DRAADSPANNING AANPASSEN
Nadat u een proeflapje hebt genaaid en de naairesultaten hebt gecontroleerd, past u zo nodig de draadspanningen
aan. Na het aanpassen van de draadspanningen moet u opnieuw een proeflapje naaien om de naairesultaten te
controleren.
Bovendraadspanning aanpassen
We adviseren een bovendraadspanning die hoger is
dan de standaardinstelling.
Uitvoerige aanwijzingen vindt u in de
bedieningshandleiding van de machine.
Onderdraadspanning aanpassen
Als u niet de gewenste resultaten behaalt nadat u de
bovendraadspanning hebt aangepast, kunt u de
onderdraadspanning aanpassen.
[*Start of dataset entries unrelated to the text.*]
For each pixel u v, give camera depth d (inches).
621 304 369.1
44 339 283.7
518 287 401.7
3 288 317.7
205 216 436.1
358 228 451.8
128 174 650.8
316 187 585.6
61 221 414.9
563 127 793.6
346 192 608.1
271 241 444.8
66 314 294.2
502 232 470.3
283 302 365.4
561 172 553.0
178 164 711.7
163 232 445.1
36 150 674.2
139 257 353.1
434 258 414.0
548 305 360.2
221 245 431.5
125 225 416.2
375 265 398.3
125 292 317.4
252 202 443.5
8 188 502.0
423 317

U kunt de
onderdraadspanning aanpassen door te draaien aan de
sleufschroef (–) op het spoelhuis (grijs) voor het werken
met de spoel.
a
Draai niet aan de kruiskopschroef (+).
b
Aanpassen met een kleine schroevendraaier.
Als u de onderdraadspanning wilt verhogen, draait u de
sleufschroef (–) 30° tot 45° met de klok mee.
Als u de onderdraadspanning wilt verlagen, draait u de
sleufschroef (–) 30° tot 45° tegen de klok in.
Opmerking
• Wanneer u aan de schroef op het spoelhuis (grijs)
draait, kan de veerplaat omhoogkomen, zoals
hieronder weergegeven.
Als dit gebeurt, duwt u de veerplaat zachtjes naar
beneden met een schroevendraaier, zodat de plaat
lager is dan de bovenkant van het spoelhuis (grijs).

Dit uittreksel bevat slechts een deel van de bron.